All of these risks to individuals are risks to the companies they work for. Once a thief gains control of an employee’s identity, they can begin to access business accounts and target co-workers, partners, clients, and customers through specified phishing scams.
Check Your Blind Spots: Protective Intelligence
Many companies, and indeed individuals, spend vast amounts of money on complex cybersecurity systems to prevent data breaches. While these are important, they often completely ignore the threat to security that comes from human exposure: that’s to say, their own, or their employees’, information exposure across the open source environment.

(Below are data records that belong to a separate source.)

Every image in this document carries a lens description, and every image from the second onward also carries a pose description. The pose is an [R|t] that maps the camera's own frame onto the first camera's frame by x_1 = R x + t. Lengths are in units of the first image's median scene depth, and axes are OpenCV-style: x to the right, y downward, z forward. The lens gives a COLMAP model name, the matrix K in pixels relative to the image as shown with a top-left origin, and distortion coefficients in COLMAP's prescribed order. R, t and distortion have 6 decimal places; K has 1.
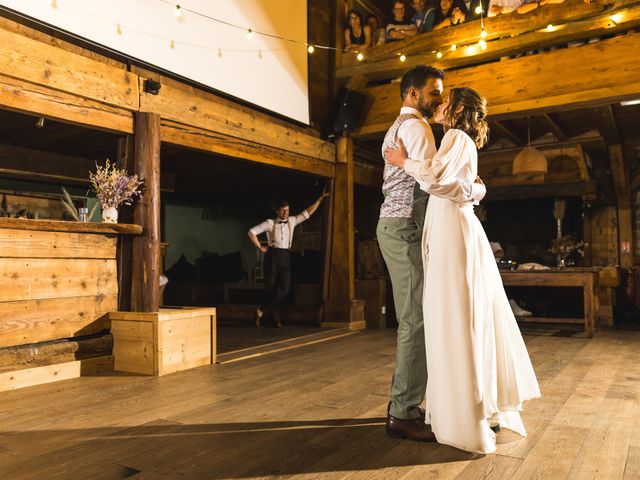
lens RADIAL K [[542.1, 0, 319.7], [0, 542.1, 256.0], [0, 0, 1]] dist [-0.006979, -0.000293]
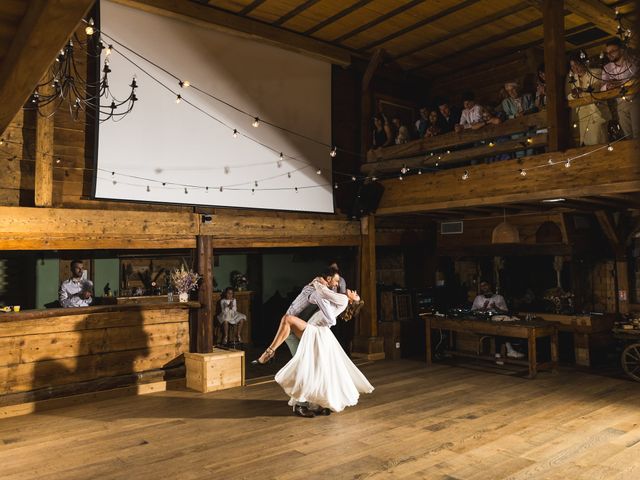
lens RADIAL K [[544.8, 0, 320.0], [0, 544.8, 240.0], [0, 0, 1]] dist [-0.012948, -0.002506]
pose [[0.949072, -0.018028, -0.314543, 0.552806], [0.014252, 0.999796, -0.014301, -0.216160], [0.314737, 0.009090, 0.949135, -0.496306]]
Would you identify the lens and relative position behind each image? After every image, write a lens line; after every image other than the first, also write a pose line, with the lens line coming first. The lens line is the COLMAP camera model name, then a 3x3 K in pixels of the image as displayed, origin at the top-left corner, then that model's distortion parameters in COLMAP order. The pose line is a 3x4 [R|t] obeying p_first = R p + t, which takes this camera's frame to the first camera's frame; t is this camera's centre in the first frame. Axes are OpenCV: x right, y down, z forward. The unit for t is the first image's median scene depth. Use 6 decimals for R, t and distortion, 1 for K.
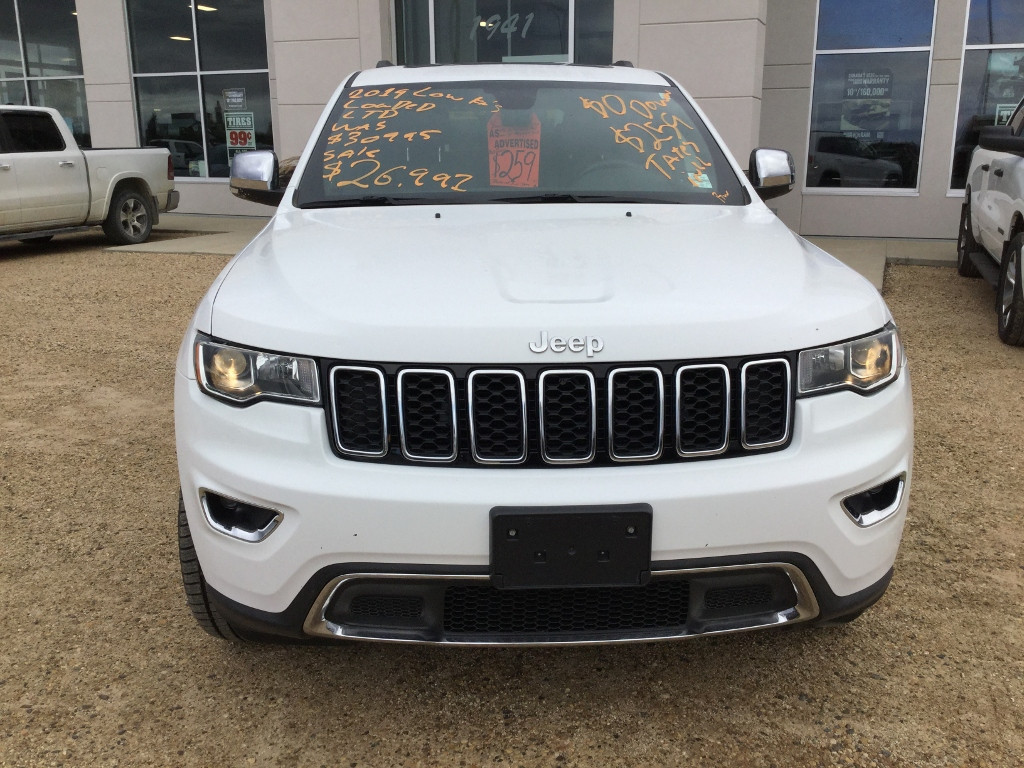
lens RADIAL K [[889.9, 0, 510.8], [0, 889.9, 397.0], [0, 0, 1]] dist [0.138940, -0.276828]
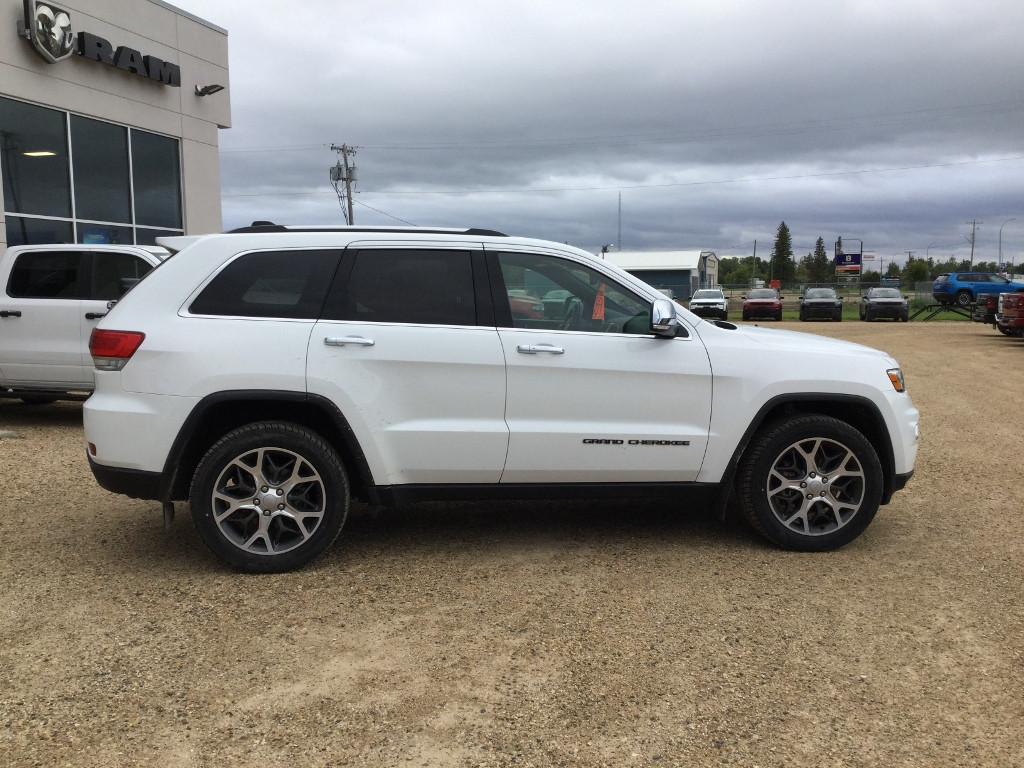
lens RADIAL K [[889.9, 0, 510.8], [0, 889.9, 397.0], [0, 0, 1]] dist [0.138940, -0.276828]
pose [[-0.059081, -0.151259, 0.986727, -3.891061], [0.253846, 0.953685, 0.161393, -0.977994], [-0.965439, 0.260012, -0.017949, 2.972371]]
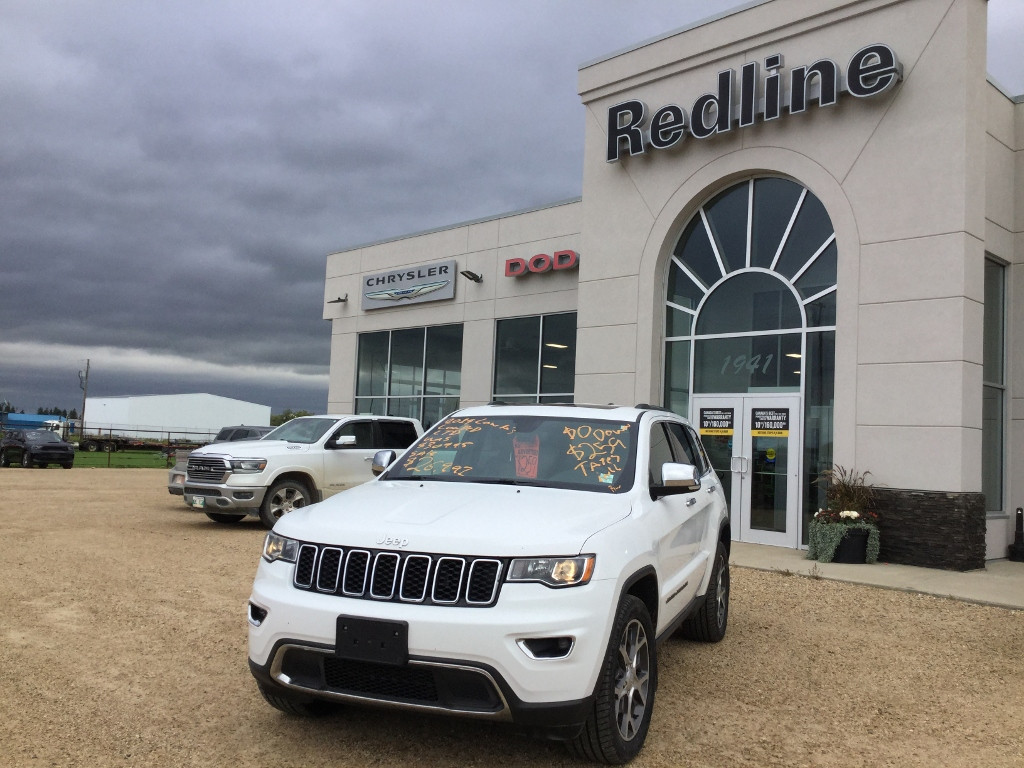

Protective OSINT in this context means a thorough and efficient audit of information exposure and vulnerability and the ability to consistently monitor the open source environment for new points of access or opportunity. Effective OSINT technologies should be able to rapidly scan the surface, deep, and dark web for data breaches - including credit card details, usernames, and passwords - but also for potential exposure of personal information through unwitting means such as social media or public directories. They should alert you, in real-time, to any potential vulnerabilities or suspicious activity, allowing you to take reparative or preventative action in a timely manner. Where data cannot be removed from the open source, it is important to be aware of its visibility and ensure that it does not form a part of your information security protocols.